First is the old lie that “A rising tide lifts all boats.” That is, if they aren’t sunk and already lying on the bottom, which a good share of the poverty-stricken working public already is. The recent, well-touted reductions in the unemployment figures fail to include the hopeless, demoralized sufferers who have given up the job search, and now survive any way they can. The rising tide didn’t lift them! Nor did it lift those who finally got a job, but at a wage so low as to be an insult. Employment is up, but family income is stagnant or even declining. So the rising tide has seemingly passed all but the top few percent of Americans as the yachts of the rich rise far faster than the rowboats of the working poor.

Second is the flawed “trickle down” theory that wealth put in at the top trickles down to those lower on the economic ladder. But the proponents of wealth have got it backward: What filters down is not wealth, but suffering and hopelessness. What filters up is wealth and power and the outrageous arrogance of great wealth that never tires of seeking new toys and possessions to flout their riches.

The trickle-down theory assumes that the rich will spend their newfound largesse in job-creating investment, thereby aiding the poor. But it’s becoming clear that the super-sized gains of the plutocrats are not spent in job creation, but in conspicuous consumption and in extremely shaky and non-productive  “investments” like the infamous derivatives and debt swaps.

Third is the evasion that it’s free markets rather than people, corporations, or governments that are responsible for economic deprivation, unemployment, and financial oppression. When a corporation makes a decision to offshore 10,000 jobs, with a consequent deadening impact on the local economy, they reject responsibility with the claim “it was just the market.” The idea goes back to Adam Smith’s famous “invisible hand,” that somehow attributes a certain wisdom to the market, with the corollary concept that free markets always self-correct, thus wiping out any temporary losses or public discontent.

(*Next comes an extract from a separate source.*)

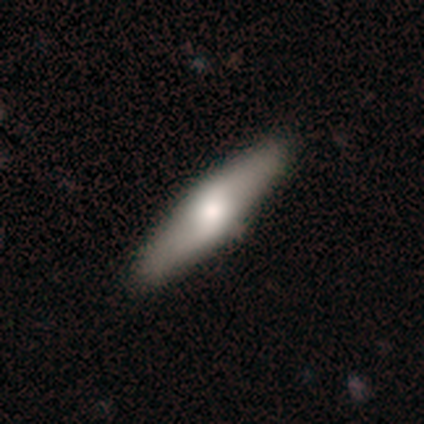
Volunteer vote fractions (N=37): Smooth or featured: smooth — 59% (featured or disk — 41%)
How rounded: cigar-shaped — 68% (in between — 32%)
Merging: none — 54% (minor disturbance — 5%)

But markets don’t make decisions, people do. Neither do corporations or governments make damaging decisions; their individual board members or political leaders make the decisions, then blame it on market pressures. But jobs and human welfare are destroyed through damaging moral decisions that cannot rightly be blamed on inanimate, unfeeling markets.

All this reminds me of the farmer in Lindstrom of a century ago who sold an old, ragged horse to a neighbor. After a few days the neighbor brought the horse back with the comment, “Hey, You didn’t tell me this horse is blind.” Yes, I did, exclaimed the irate seller, “I told you he didn’t look so good!” This story illustrates another form of deceit: the use of common words or phrases that unfortunately don’t mean the same to all people and so transfer false or hidden meanings.

Each of these views can be “proven” using doctored, devious, false statistics. When you hear statistics used to support a view that all common sense says is erroneous, think before you accept it. What goal does the presenter have in mind? What will be the probable outcome? What is the background of the figures being offered? What has been omitted from the argument? And probably the best inoculation against the acceptance of error: Follow the money! Who gains and who loses?

Today, there seems to be little prohibition against outright lying in the political and economic arenas. God says he hates lying, and so should we in the churches of America.